● WORK REQUEST
In the rows below, write out word for word the lines starting with the line that contains "Our Branches in" and going on through the line that contains "SBP Group and". Leave the pictures out of your answer.

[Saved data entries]
========
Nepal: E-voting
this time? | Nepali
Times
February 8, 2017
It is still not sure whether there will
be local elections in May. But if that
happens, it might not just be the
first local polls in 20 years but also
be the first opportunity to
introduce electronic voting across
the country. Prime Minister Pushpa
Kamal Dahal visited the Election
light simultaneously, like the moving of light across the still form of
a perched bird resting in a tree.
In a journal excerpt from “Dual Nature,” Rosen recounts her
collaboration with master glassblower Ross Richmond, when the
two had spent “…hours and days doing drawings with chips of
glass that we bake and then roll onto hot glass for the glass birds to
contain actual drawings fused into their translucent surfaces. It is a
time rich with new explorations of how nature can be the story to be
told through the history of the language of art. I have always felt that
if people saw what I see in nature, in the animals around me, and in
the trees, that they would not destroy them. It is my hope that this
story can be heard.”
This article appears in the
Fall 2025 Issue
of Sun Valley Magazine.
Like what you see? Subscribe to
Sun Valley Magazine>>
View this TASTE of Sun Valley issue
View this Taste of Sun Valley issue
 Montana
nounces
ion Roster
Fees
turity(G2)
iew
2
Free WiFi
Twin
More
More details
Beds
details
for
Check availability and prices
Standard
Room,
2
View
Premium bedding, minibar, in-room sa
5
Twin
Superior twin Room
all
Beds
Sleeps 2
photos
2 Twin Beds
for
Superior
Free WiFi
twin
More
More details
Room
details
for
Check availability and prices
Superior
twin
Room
========
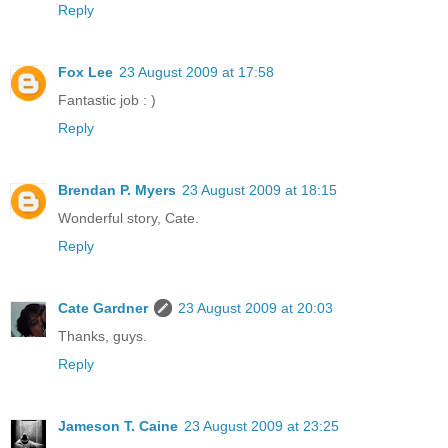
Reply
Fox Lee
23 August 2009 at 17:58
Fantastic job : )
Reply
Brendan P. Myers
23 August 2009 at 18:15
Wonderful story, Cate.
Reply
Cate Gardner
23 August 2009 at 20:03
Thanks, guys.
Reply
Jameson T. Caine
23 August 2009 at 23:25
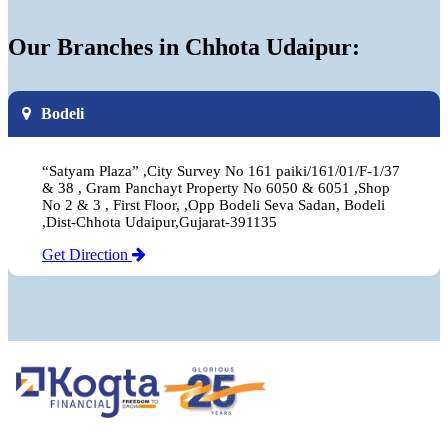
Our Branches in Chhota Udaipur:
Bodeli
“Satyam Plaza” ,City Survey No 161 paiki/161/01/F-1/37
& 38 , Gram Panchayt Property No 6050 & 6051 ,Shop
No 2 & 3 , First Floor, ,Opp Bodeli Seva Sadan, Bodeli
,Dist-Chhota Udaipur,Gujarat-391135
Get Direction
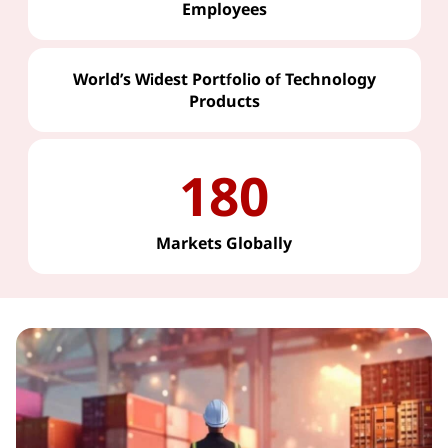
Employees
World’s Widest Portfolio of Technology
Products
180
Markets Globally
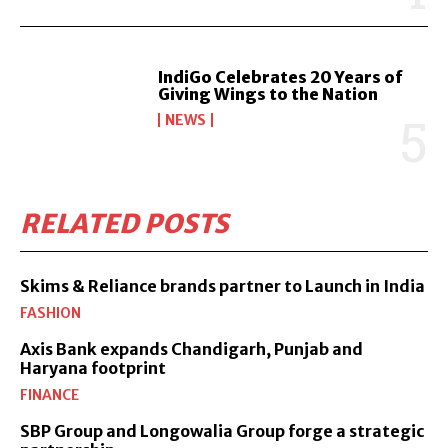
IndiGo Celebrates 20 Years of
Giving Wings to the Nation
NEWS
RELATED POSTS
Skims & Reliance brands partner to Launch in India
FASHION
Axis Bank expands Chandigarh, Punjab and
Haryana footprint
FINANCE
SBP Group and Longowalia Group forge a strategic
========
● SOLUTION TO THIS TASK
Our Branches in Chhota Udaipur:
Bodeli
“Satyam Plaza” ,City Survey No 161 paiki/161/01/F-1/37
& 38 , Gram Panchayt Property No 6050 & 6051 ,Shop
No 2 & 3 , First Floor, ,Opp Bodeli Seva Sadan, Bodeli
,Dist-Chhota Udaipur,Gujarat-391135
Get Direction
Employees
World’s Widest Portfolio of Technology
Products
180
Markets Globally
IndiGo Celebrates 20 Years of
Giving Wings to the Nation
NEWS
RELATED POSTS
Skims & Reliance brands partner to Launch in India
FASHION
Axis Bank expands Chandigarh, Punjab and
Haryana footprint
FINANCE
SBP Group and Longowalia Group forge a strategic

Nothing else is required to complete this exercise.